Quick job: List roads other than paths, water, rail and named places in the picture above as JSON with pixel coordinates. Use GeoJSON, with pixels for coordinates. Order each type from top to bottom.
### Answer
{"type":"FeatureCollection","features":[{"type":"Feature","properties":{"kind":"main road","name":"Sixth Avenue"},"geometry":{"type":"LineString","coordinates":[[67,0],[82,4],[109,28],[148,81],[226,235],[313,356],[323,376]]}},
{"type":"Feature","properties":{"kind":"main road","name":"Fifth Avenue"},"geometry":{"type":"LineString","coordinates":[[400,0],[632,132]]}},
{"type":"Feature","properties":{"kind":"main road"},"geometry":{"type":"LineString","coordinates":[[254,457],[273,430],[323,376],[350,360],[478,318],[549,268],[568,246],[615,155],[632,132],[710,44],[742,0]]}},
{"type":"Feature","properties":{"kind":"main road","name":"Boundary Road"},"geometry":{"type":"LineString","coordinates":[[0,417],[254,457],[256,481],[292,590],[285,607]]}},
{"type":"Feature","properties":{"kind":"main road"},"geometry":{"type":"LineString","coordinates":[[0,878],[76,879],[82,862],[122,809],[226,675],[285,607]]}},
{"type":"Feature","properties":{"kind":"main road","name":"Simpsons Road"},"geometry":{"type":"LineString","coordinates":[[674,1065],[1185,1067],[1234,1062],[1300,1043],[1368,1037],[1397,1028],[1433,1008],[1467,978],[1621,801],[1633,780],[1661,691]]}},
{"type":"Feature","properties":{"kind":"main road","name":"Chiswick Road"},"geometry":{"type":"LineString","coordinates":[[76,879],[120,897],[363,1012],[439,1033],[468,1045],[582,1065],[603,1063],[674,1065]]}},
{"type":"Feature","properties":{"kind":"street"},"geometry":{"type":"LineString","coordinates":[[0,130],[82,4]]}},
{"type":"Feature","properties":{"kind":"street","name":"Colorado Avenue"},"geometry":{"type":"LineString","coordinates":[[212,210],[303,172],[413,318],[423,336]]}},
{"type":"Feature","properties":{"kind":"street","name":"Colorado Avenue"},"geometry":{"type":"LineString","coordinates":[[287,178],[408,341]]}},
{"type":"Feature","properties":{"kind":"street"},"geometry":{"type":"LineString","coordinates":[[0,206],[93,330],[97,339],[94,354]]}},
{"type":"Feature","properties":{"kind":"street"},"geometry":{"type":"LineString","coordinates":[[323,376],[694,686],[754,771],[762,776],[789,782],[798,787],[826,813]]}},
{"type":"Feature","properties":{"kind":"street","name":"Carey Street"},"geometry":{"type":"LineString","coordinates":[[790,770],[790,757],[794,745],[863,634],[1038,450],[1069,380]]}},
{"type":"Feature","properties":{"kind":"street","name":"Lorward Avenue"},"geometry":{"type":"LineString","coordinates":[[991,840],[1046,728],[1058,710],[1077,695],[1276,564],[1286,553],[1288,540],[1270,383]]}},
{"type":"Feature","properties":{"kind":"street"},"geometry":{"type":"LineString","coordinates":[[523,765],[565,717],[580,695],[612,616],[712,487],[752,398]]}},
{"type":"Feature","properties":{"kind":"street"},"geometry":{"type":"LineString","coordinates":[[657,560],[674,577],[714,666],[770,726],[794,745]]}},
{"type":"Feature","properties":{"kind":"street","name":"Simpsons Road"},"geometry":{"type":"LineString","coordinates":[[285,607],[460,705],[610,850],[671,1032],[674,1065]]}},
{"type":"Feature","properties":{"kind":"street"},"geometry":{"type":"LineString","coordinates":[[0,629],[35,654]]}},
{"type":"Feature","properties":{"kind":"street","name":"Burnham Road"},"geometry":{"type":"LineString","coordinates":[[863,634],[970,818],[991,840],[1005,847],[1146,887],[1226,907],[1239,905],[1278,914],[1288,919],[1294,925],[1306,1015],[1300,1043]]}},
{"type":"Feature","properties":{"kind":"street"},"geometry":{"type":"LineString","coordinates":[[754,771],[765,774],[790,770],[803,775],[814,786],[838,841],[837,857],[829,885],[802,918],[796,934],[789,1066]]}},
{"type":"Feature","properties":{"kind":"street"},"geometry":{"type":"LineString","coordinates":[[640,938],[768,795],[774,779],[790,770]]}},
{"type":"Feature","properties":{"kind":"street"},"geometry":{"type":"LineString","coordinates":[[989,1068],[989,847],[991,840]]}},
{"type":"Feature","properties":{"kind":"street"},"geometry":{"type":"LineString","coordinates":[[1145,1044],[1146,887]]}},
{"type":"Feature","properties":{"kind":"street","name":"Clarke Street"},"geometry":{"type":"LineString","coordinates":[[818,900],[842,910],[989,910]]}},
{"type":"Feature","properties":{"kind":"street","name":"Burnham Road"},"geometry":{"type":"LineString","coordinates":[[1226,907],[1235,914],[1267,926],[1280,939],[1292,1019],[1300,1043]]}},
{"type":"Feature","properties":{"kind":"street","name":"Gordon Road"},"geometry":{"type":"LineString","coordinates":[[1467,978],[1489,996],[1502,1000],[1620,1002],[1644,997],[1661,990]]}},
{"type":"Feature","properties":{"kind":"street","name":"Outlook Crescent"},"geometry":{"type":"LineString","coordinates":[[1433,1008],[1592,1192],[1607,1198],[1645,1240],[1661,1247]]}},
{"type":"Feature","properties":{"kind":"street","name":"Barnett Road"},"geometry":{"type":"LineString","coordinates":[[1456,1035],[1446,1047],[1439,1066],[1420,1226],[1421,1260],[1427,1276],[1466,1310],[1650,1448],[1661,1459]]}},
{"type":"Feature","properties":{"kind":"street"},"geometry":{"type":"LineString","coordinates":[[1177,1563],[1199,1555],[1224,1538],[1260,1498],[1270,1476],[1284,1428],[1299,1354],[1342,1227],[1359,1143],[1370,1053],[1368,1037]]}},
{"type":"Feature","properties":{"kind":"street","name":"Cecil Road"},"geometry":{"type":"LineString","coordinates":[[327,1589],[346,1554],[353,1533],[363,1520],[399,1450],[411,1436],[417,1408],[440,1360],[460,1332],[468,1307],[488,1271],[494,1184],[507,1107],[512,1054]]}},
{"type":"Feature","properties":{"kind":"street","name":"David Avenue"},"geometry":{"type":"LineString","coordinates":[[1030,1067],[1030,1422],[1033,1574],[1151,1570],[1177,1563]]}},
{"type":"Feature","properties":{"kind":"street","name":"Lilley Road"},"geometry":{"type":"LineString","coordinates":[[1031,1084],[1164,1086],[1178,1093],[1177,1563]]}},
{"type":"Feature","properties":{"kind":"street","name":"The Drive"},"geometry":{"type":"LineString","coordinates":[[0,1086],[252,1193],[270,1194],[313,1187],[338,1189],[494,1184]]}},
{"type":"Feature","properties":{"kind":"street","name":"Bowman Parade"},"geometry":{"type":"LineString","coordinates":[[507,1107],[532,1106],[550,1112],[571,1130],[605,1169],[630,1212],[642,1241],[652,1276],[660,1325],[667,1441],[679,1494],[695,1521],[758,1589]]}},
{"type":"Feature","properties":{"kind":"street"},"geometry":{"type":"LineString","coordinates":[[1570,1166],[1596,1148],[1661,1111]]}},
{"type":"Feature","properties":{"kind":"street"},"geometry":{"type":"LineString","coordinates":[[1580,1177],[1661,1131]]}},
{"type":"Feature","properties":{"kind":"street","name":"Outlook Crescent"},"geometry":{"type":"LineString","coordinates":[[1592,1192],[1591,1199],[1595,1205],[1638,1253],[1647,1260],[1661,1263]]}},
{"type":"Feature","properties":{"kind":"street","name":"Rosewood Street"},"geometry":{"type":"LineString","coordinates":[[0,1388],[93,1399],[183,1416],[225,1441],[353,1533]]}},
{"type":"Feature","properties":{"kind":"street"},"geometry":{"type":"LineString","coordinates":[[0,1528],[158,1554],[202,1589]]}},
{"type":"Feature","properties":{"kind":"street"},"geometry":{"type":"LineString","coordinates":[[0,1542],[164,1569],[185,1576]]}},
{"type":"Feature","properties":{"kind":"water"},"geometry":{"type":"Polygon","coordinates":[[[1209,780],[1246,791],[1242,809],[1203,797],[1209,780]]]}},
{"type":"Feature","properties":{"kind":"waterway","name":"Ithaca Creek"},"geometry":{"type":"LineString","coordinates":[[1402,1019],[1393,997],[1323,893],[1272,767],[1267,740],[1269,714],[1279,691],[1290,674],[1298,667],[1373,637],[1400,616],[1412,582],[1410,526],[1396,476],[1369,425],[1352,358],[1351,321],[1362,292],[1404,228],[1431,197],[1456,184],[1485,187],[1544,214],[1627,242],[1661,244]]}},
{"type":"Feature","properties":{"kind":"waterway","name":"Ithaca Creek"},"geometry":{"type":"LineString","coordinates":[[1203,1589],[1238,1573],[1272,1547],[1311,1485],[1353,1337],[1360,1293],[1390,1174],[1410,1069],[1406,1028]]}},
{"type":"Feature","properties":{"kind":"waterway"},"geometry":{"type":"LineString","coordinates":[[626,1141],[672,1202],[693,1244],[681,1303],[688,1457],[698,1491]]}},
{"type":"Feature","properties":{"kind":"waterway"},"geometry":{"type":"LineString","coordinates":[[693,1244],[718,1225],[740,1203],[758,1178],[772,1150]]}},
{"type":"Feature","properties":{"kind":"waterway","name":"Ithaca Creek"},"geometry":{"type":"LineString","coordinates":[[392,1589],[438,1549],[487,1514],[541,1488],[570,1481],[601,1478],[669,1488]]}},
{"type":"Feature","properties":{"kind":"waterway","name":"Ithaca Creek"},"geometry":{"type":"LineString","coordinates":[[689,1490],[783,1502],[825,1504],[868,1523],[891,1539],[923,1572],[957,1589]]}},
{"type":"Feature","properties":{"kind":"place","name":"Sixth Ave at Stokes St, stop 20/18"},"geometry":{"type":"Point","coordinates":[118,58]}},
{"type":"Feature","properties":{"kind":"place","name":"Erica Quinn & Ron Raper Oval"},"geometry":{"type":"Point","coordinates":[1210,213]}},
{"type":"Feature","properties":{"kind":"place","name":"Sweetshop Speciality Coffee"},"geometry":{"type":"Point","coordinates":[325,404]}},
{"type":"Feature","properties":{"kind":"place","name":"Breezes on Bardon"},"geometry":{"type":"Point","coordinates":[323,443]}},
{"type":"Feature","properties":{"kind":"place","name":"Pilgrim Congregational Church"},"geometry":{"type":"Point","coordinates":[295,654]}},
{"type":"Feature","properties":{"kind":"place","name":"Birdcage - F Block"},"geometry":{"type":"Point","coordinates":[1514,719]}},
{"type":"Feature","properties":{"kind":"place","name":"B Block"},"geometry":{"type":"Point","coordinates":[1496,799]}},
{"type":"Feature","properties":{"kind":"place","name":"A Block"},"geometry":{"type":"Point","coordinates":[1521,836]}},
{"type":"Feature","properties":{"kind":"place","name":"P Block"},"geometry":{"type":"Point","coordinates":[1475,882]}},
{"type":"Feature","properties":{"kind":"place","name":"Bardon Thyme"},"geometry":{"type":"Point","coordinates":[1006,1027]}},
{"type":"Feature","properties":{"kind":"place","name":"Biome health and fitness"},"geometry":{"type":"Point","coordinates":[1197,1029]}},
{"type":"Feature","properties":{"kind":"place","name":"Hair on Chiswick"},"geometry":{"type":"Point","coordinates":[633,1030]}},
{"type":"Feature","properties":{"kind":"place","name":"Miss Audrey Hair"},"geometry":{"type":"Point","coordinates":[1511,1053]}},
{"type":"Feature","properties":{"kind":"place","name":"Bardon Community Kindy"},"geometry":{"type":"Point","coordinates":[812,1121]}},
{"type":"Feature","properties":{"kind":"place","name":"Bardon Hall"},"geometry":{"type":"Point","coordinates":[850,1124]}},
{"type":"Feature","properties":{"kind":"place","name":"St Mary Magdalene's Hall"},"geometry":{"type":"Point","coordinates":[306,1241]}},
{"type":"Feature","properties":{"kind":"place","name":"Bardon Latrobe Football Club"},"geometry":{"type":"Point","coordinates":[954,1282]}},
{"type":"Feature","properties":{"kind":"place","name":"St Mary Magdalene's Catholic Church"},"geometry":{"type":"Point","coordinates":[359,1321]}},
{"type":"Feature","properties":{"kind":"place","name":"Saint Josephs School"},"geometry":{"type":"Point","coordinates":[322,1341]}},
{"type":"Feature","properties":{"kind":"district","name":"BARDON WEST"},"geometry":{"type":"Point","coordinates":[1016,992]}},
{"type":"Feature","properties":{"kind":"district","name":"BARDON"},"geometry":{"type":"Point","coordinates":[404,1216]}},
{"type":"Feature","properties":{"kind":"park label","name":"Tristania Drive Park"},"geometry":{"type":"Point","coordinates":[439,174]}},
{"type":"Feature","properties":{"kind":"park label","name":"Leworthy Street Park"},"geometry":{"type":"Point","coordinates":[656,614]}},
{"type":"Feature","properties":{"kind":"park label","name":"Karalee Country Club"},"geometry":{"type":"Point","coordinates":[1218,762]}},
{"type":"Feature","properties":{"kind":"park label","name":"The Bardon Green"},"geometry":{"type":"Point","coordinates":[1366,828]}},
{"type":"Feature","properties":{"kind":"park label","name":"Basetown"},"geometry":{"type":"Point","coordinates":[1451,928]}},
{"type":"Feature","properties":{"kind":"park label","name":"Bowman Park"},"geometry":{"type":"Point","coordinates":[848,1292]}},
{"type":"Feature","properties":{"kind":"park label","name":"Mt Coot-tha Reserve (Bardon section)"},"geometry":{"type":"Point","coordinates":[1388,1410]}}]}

·····

Filter the material for the word "Church" and copy each matching line.

● Solution to this task:
{"type":"Feature","properties":{"kind":"place","name":"Pilgrim Congregational Church"},"geometry":{"type":"Point","coordinates":[295,654]}},
{"type":"Feature","properties":{"kind":"place","name":"St Mary Magdalene's Catholic Church"},"geometry":{"type":"Point","coordinates":[359,1321]}},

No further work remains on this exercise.